La valeur de toute étude de recherche dépend de sa validité, c'est-à-dire de sa capacité à démontrer réellement ce qui est censé démontrer. En particulier, une étude doit avoir une validité à la fois interne et externe afin d’apporter une contribution significative à l’ensemble des connaissances.

Une étude a une validité interne s’il n’existe pas d’explications alternatives plausibles aux résultats rapportés autres que celles rapportées.

Il existe certaines menaces pour la validité interne comme l'histoire, la maturation, les tests, l'instrumentation, la régression, la sélection, l'ambiguïté sur la direction, etc.

Les études en laboratoire contrôlent généralement mieux ces menaces à la validité interne que les études sur le terrain.

En général, les menaces peuvent être minimisées, même sur le terrain, par des manifestations ; groupes de contrôle ; et l'assignation aléatoire.
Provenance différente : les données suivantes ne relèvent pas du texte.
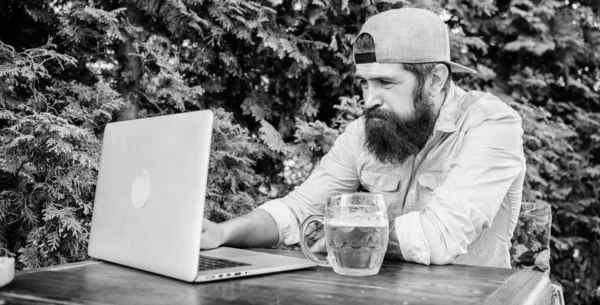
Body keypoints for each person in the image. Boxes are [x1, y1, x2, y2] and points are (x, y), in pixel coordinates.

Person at [201, 7, 526, 268]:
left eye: (386, 83)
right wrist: (226, 231)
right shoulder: (364, 131)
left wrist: (349, 233)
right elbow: (298, 208)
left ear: (436, 80)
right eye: (364, 84)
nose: (369, 100)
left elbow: (440, 237)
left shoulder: (492, 125)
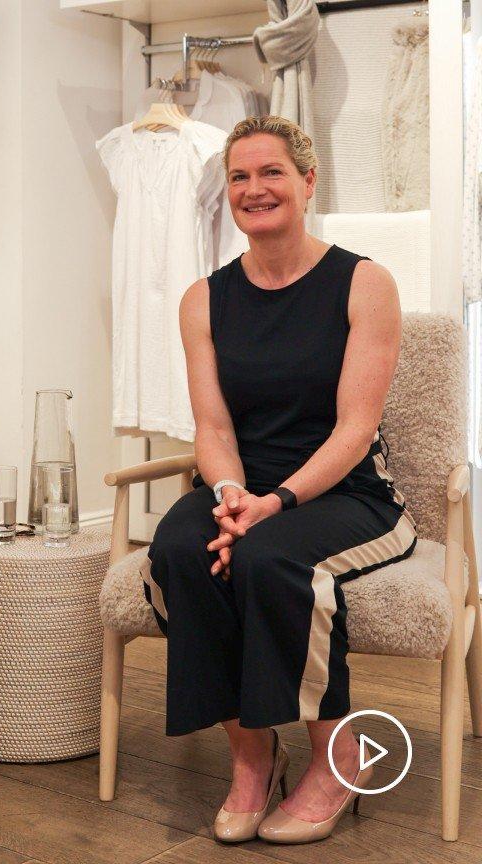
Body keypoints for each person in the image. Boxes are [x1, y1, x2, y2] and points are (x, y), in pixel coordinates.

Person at [143, 115, 416, 845]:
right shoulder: (203, 299)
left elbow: (354, 431)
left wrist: (275, 505)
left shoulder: (364, 283)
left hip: (346, 492)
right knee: (176, 549)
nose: (255, 189)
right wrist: (233, 498)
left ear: (307, 181)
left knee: (271, 556)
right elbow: (214, 430)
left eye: (271, 173)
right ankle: (252, 758)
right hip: (247, 489)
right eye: (239, 177)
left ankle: (337, 757)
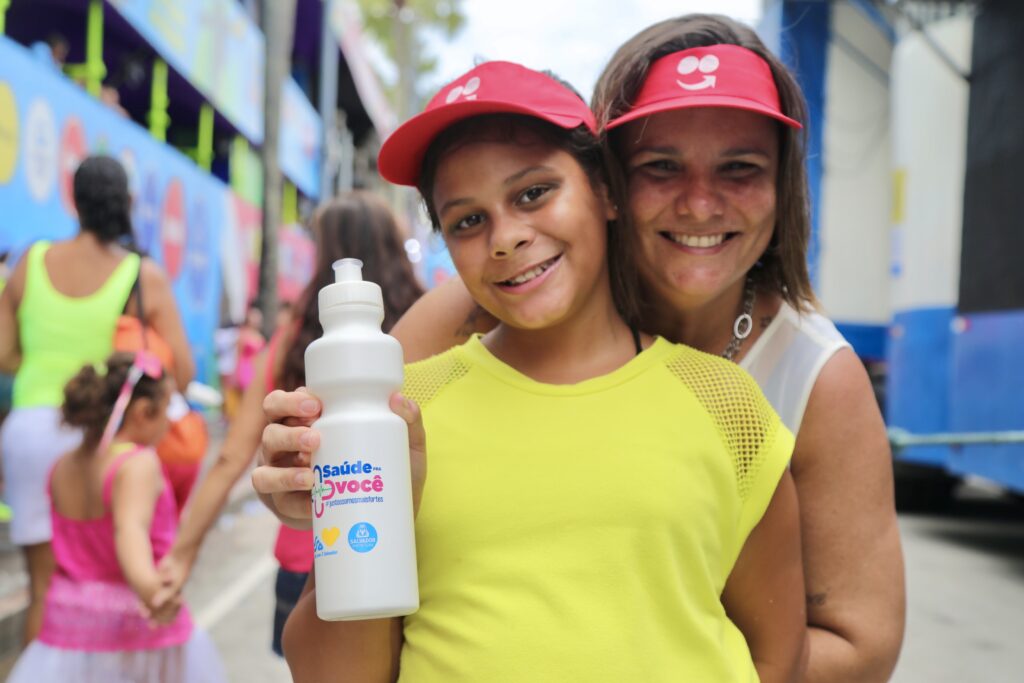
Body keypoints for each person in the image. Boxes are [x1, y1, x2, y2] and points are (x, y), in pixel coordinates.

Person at [256, 14, 905, 683]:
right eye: (468, 220)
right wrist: (337, 479)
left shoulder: (734, 401)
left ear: (602, 193)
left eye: (535, 192)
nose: (506, 236)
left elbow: (787, 654)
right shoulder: (415, 398)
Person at [156, 192, 424, 657]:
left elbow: (230, 456)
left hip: (311, 566)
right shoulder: (432, 325)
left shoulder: (291, 340)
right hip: (411, 559)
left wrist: (182, 554)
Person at [0, 155, 195, 643]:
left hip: (28, 430)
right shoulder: (139, 273)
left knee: (44, 589)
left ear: (74, 200)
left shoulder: (30, 260)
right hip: (103, 441)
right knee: (115, 585)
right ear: (126, 203)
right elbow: (184, 372)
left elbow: (5, 355)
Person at [7, 351, 223, 682]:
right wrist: (151, 591)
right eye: (166, 410)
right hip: (130, 631)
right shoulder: (136, 464)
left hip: (67, 628)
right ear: (141, 413)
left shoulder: (63, 465)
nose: (169, 423)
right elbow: (130, 532)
Ainsi, les menaces à la validité interne peuvent être surmontées grâce à une conception soignée de l’étude.

Cela n’est pas toujours vrai pour la validité externe, qui concerne la généralisabilité des résultats obtenus.

Pour qu’une étude ait une validité externe, les résultats doivent être applicables à un large éventail de personnes et de situations.

Les études sur le terrain ont tendance à avoir une meilleure validité externe que les études en laboratoire, car elles se déroulent au moins dans un contexte réel.

En général, la recherche sur le comportement organisationnel peut être améliorée en menant des études longitudinales (au fil du temps) et en essayant de concevoir des études davantage à partir de la théorie existante.

La meilleure stratégie consiste à utiliser plusieurs modèles différents pour répondre à la même question.

Les faiblesses des différentes conceptions peuvent se compenser mutuellement et le problème de la variance des méthodes communes peut être surmonté.

Normalement, la recherche commencerait par une étude en laboratoire pour isoler et manipuler la ou les variables en question. Cela serait suivi d’une tentative de vérification des résultats sur le terrain.

Cette progression du laboratoire vers le terrain peut conduire aux conclusions les plus solides.

Cependant, une observation indépendante dans un contexte réel devrait probablement précéder les investigations en laboratoire sur les problèmes ou les questions de comportement organisationnel.